→ Exercise description
Could you copy each line of the entries that contains "cushion"?

→ Supplied records

.....

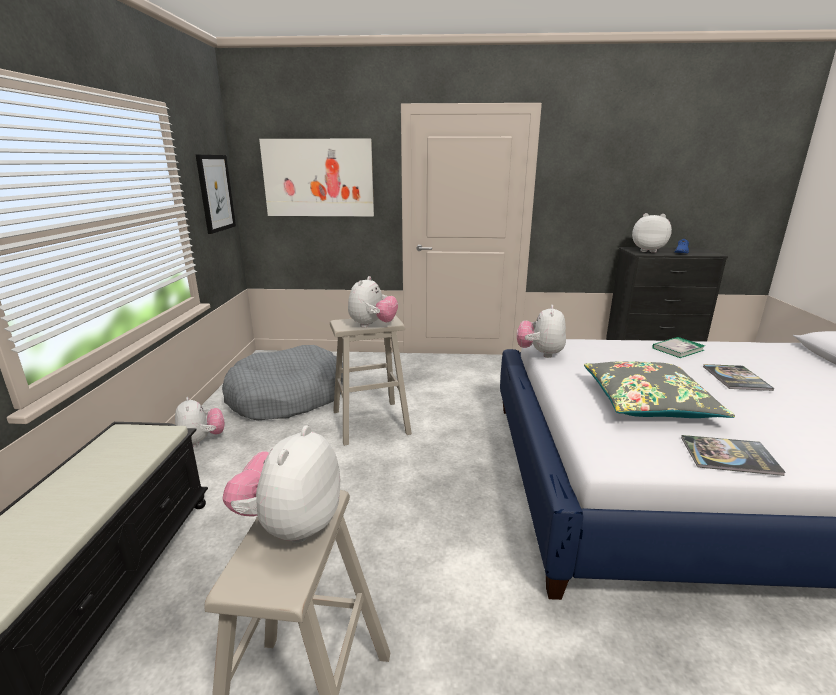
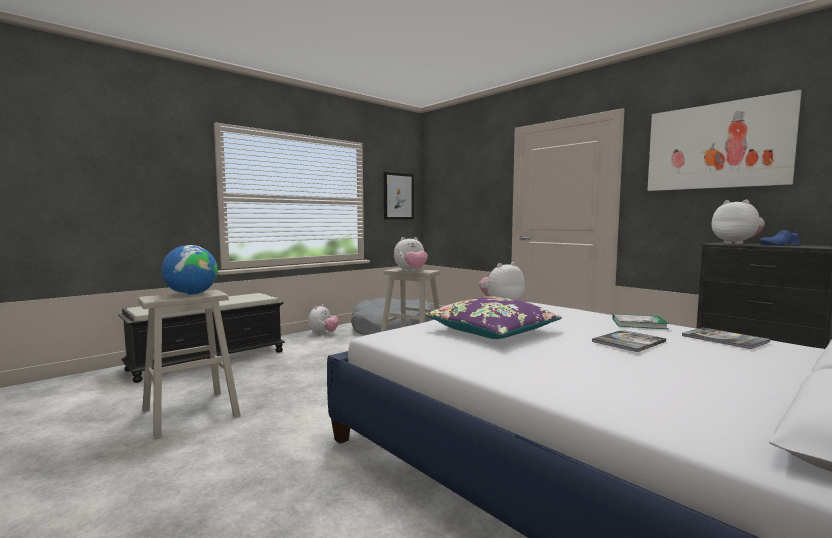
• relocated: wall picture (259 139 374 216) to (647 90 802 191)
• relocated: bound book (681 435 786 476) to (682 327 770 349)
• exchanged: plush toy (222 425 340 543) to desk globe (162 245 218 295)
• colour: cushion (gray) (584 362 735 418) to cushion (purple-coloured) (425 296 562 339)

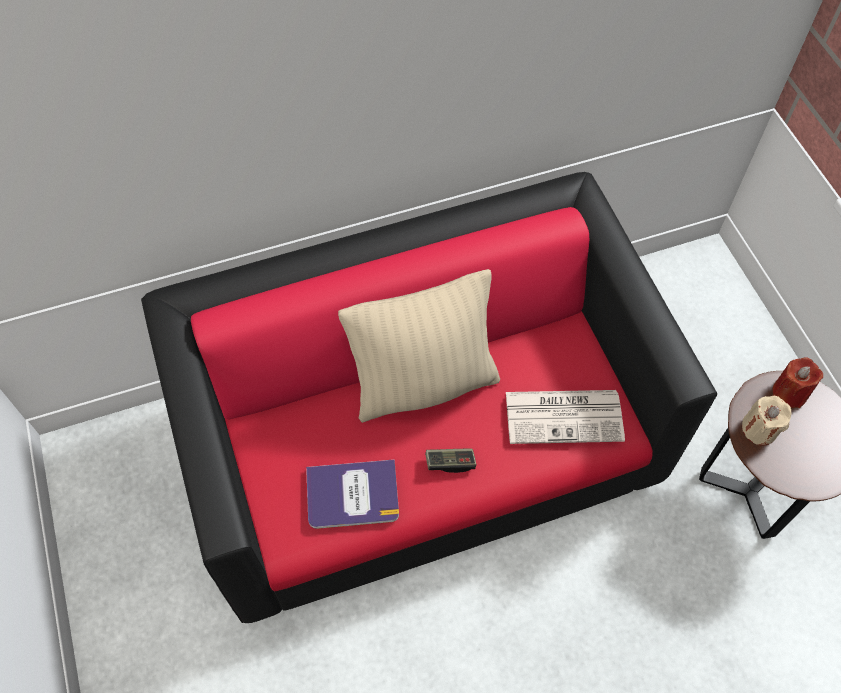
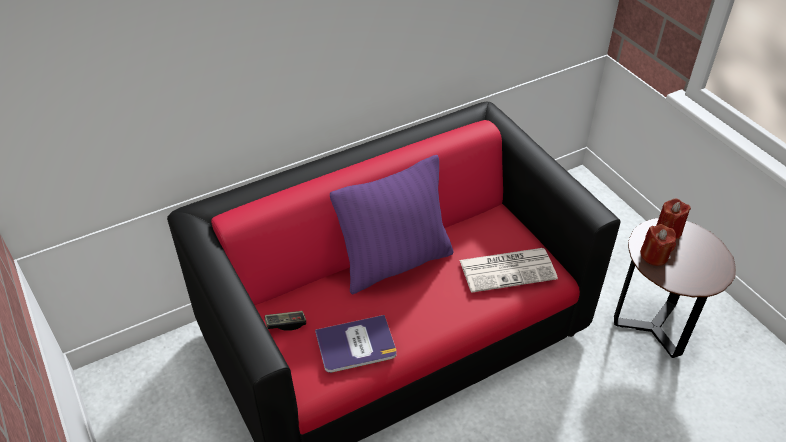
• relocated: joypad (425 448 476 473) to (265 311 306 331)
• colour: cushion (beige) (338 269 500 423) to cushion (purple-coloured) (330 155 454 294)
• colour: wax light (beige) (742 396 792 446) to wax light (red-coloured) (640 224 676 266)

.....

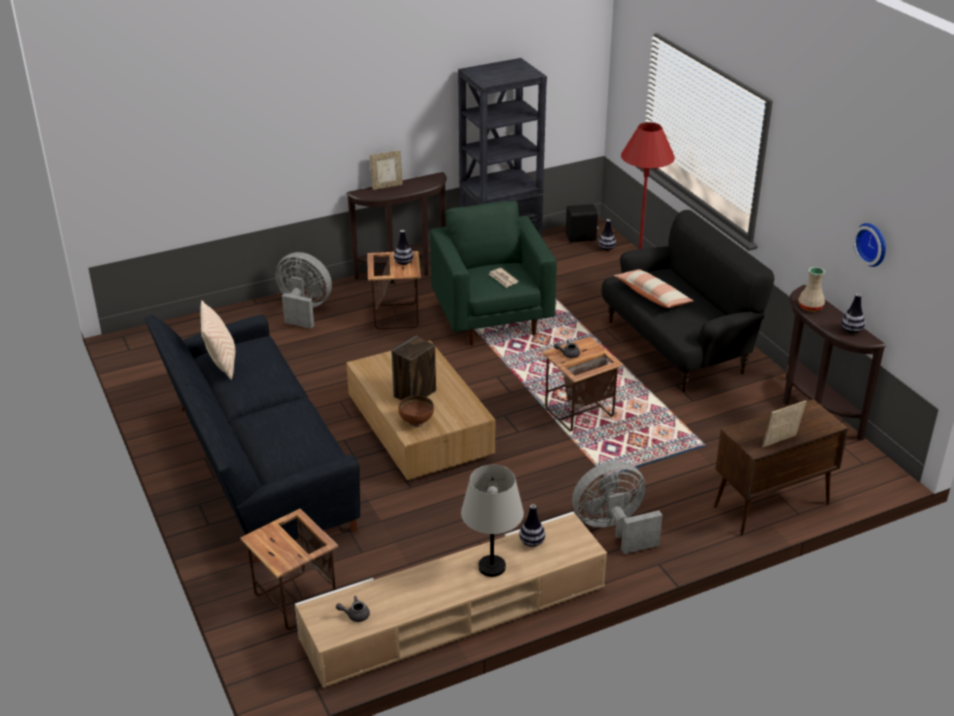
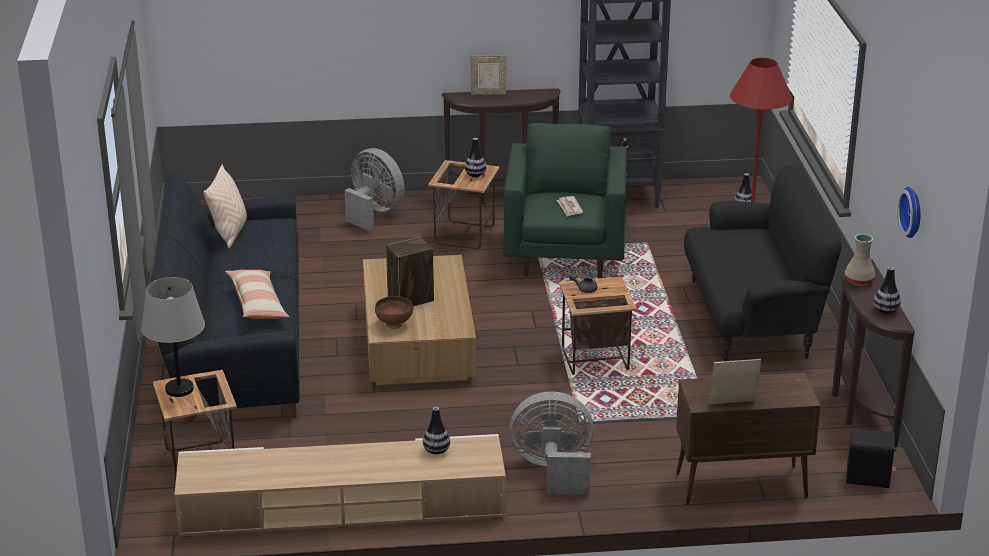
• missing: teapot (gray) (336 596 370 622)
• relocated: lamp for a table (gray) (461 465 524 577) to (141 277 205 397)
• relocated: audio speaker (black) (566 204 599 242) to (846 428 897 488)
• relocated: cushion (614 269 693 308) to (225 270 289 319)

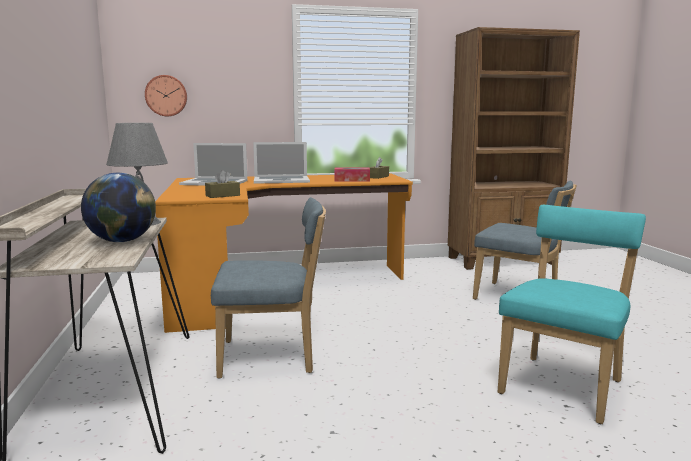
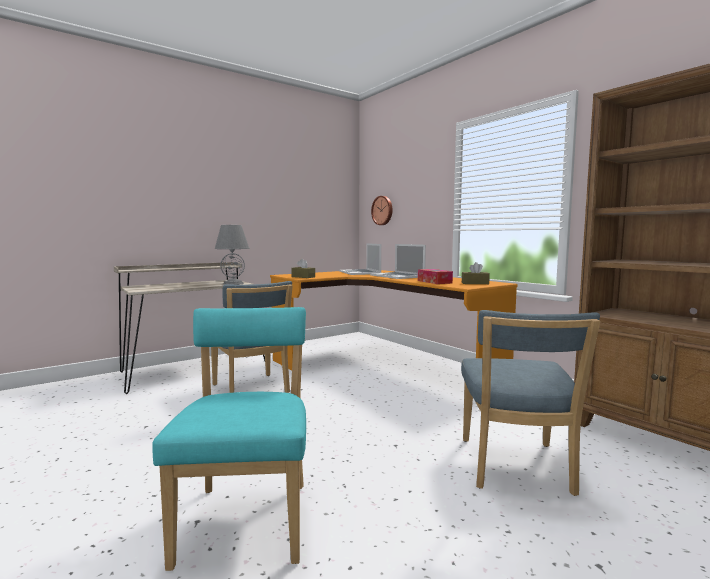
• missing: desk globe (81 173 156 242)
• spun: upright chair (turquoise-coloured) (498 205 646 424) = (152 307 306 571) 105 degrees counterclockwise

.....

→ Answer below
• colour: cushion (gray) (584 362 735 418) to cushion (purple-coloured) (425 296 562 339)
• colour: cushion (beige) (338 269 500 423) to cushion (purple-coloured) (330 155 454 294)
• relocated: cushion (614 269 693 308) to (225 270 289 319)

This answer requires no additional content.